- **Directions**: Without including pictures, set down every record exactly as it stands.

- **Data supplied**:

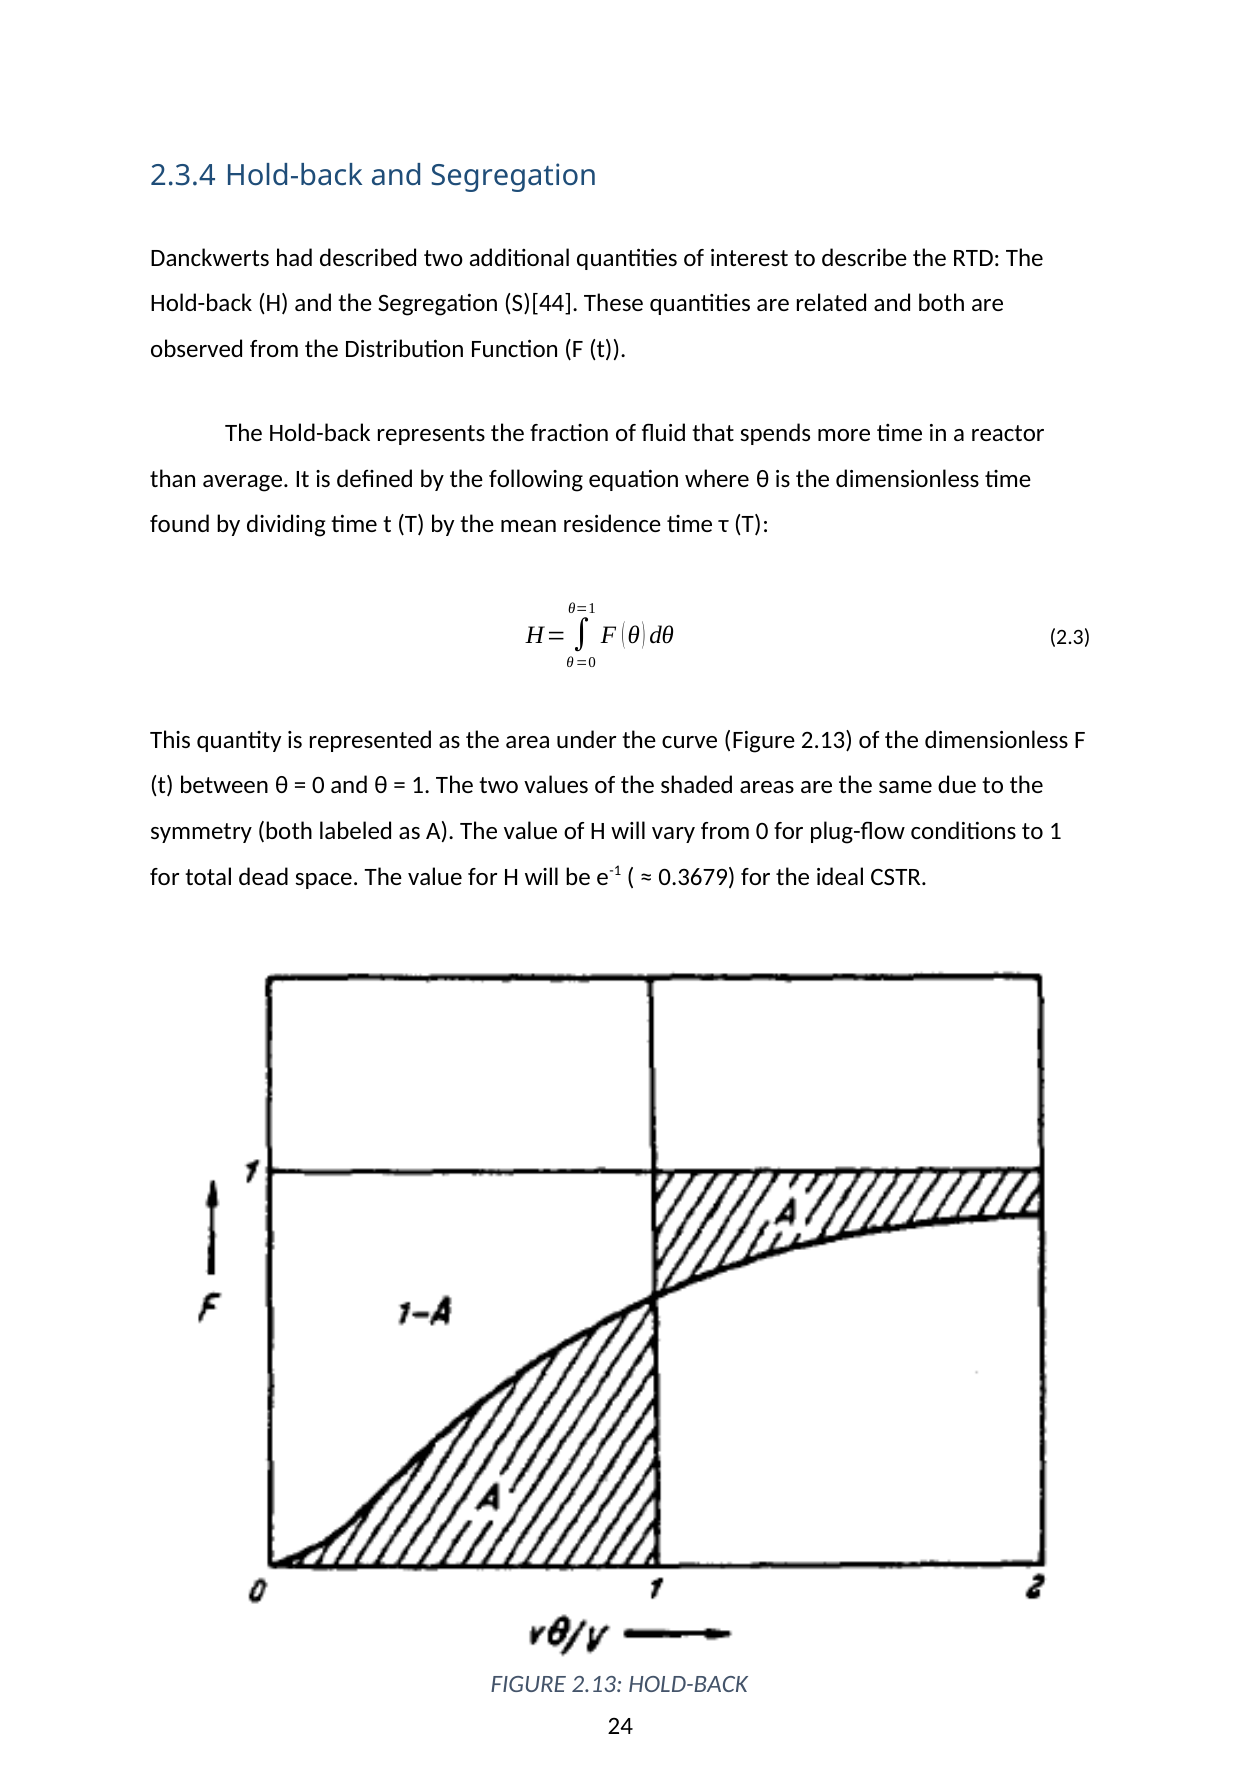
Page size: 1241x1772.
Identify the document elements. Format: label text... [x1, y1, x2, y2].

text The Hold-back represents the fraction of fluid that spends more time in a reactor than average. It is defined by the following equation where θ is the dimensionless time found by dividing time t (T) by the mean residence time τ (T): [150, 417, 1090, 539]
text This quantity is represented as the area under the curve (Figure 2.11) of the dimensionless F (t) between θ = 0 and θ = 1. The two values of the shaded areas are the same due to the symmetry (both labeled as A). The value of H will vary from 0 for plug-flow conditions to 1 for total dead space. The value for H will be e-1 ( ≈ 0.3679) for the ideal CSTR. [150, 724, 1090, 892]
subtitle 2.3.4 Hold-back and Segregation [150, 154, 1090, 194]
text Danckwerts had described two additional quantities of interest to describe the RTD: The Hold-back (H) and the Segregation (S)[44]. These quantities are related and both are observed from the Distribution Function (F (t)). [150, 242, 1090, 364]
text (2.3) [150, 600, 1090, 671]
picture [151, 949, 1091, 1659]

- **Result for this task**:
Page size: 1241x1772.
Identify the document elements. Format: label text... [x1, y1, x2, y2].

text The Hold-back represents the fraction of fluid that spends more time in a reactor than average. It is defined by the following equation where θ is the dimensionless time found by dividing time t (T) by the mean residence time τ (T): [150, 417, 1090, 539]
text This quantity is represented as the area under the curve (Figure 2.11) of the dimensionless F (t) between θ = 0 and θ = 1. The two values of the shaded areas are the same due to the symmetry (both labeled as A). The value of H will vary from 0 for plug-flow conditions to 1 for total dead space. The value for H will be e-1 ( ≈ 0.3679) for the ideal CSTR. [150, 724, 1090, 892]
subtitle 2.3.4 Hold-back and Segregation [150, 154, 1090, 194]
text Danckwerts had described two additional quantities of interest to describe the RTD: The Hold-back (H) and the Segregation (S)[44]. These quantities are related and both are observed from the Distribution Function (F (t)). [150, 242, 1090, 364]
text (2.3) [150, 600, 1090, 671]
picture [151, 949, 1091, 1659]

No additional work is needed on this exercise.